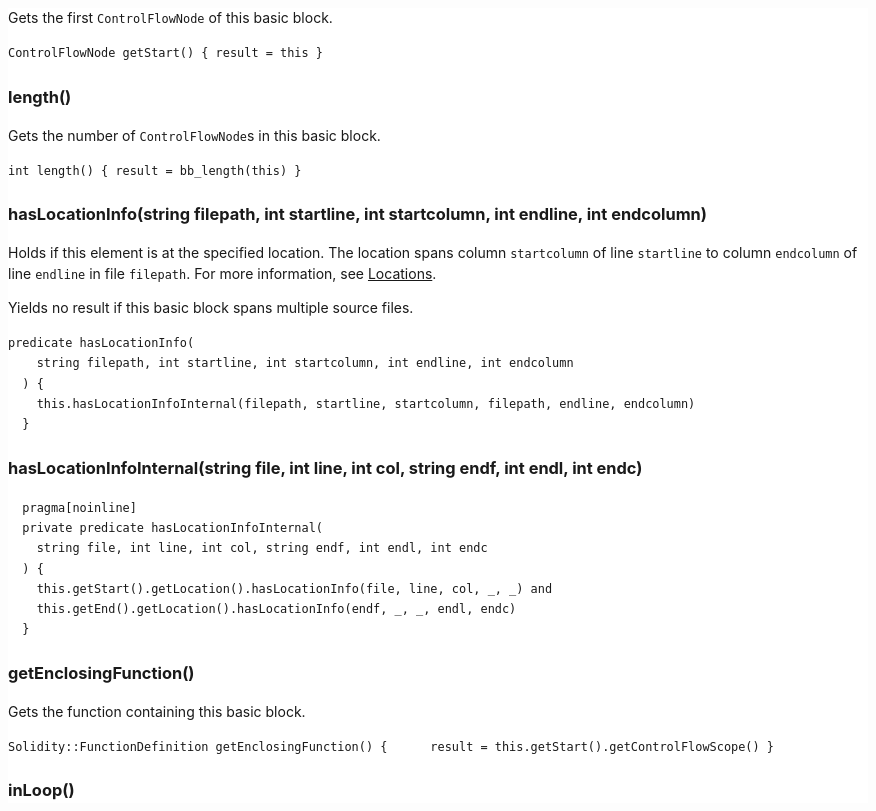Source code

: Gets the first `ControlFlowNode` of this basic block.

```
ControlFlowNode getStart() { result = this }
```

### length()

Gets the number of `ControlFlowNode`s in this basic block. 
  
```  
int length() { result = bb_length(this) }
```

###  hasLocationInfo(string filepath, int startline, int startcolumn, int endline, int endcolumn)

Holds if this element is at the specified location.
The location spans column `startcolumn` of line `startline` to column `endcolumn` of line `endline` in file `filepath`. For more information, see
[Locations](https://codeql.github.com/docs/writing-codeql-queries/providing-locations-in-codeql-queries/).

Yields no result if this basic block spans multiple source files.

```
predicate hasLocationInfo(
    string filepath, int startline, int startcolumn, int endline, int endcolumn
  ) {
    this.hasLocationInfoInternal(filepath, startline, startcolumn, filepath, endline, endcolumn)
  }
```

### hasLocationInfoInternal(string file, int line, int col, string endf, int endl, int endc)

```
  pragma[noinline]
  private predicate hasLocationInfoInternal(
    string file, int line, int col, string endf, int endl, int endc
  ) {
    this.getStart().getLocation().hasLocationInfo(file, line, col, _, _) and
    this.getEnd().getLocation().hasLocationInfo(endf, _, _, endl, endc)
  }
```

### getEnclosingFunction()

Gets the function containing this basic block. 

```
Solidity::FunctionDefinition getEnclosingFunction() {      result = this.getStart().getControlFlowScope() }
```

### inLoop()
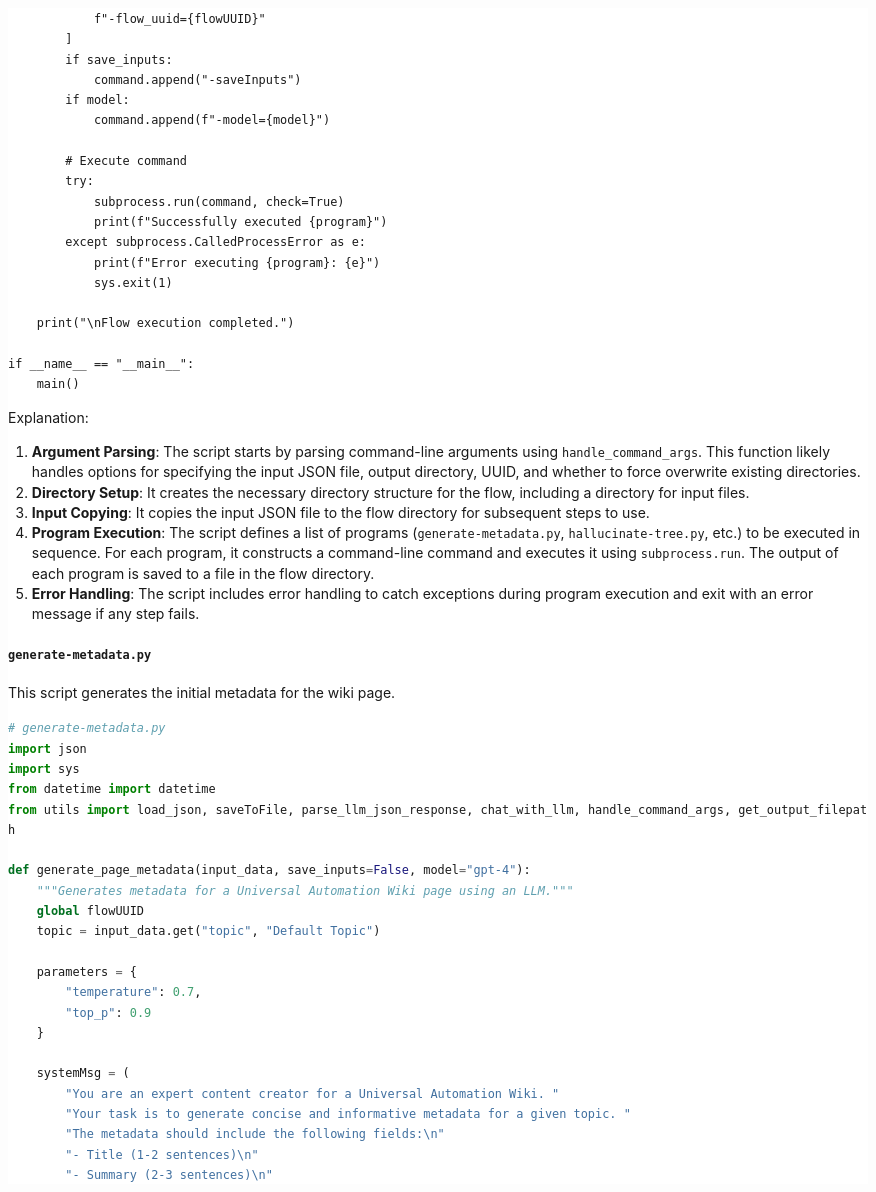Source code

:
 ```mermaid
            f"-flow_uuid={flowUUID}"
        ]
        if save_inputs:
            command.append("-saveInputs")
        if model:
            command.append(f"-model={model}")

        # Execute command
        try:
            subprocess.run(command, check=True)
            print(f"Successfully executed {program}")
        except subprocess.CalledProcessError as e:
            print(f"Error executing {program}: {e}")
            sys.exit(1)

    print("\nFlow execution completed.")

if __name__ == "__main__":
    main()
```

Explanation:

1.  **Argument Parsing**: The script starts by parsing command-line arguments using `handle_command_args`. This function likely handles options for specifying the input JSON file, output directory, UUID, and whether to force overwrite existing directories.
2.  **Directory Setup**: It creates the necessary directory structure for the flow, including a directory for input files.
3.  **Input Copying**: It copies the input JSON file to the flow directory for subsequent steps to use.
4.  **Program Execution**: The script defines a list of programs (`generate-metadata.py`, `hallucinate-tree.py`, etc.) to be executed in sequence.  For each program, it constructs a command-line command and executes it using `subprocess.run`. The output of each program is saved to a file in the flow directory.
5.  **Error Handling**: The script includes error handling to catch exceptions during program execution and exit with an error message if any step fails.

#### `generate-metadata.py`

This script generates the initial metadata for the wiki page.

```python
# generate-metadata.py
import json
import sys
from datetime import datetime
from utils import load_json, saveToFile, parse_llm_json_response, chat_with_llm, handle_command_args, get_output_filepath

def generate_page_metadata(input_data, save_inputs=False, model="gpt-4"):
    """Generates metadata for a Universal Automation Wiki page using an LLM."""
    global flowUUID
    topic = input_data.get("topic", "Default Topic")
    
    parameters = {
        "temperature": 0.7,
        "top_p": 0.9
    }
    
    systemMsg = (
        "You are an expert content creator for a Universal Automation Wiki. "
        "Your task is to generate concise and informative metadata for a given topic. "
        "The metadata should include the following fields:\n"
        "- Title (1-2 sentences)\n"
        "- Summary (2-3 sentences)\n"
```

# # # #

EXERCISE GOAL:
Count every line in the data that contains the word "ControlFlowNode", then give that count and nothing else.

RESPONSE BOX:
3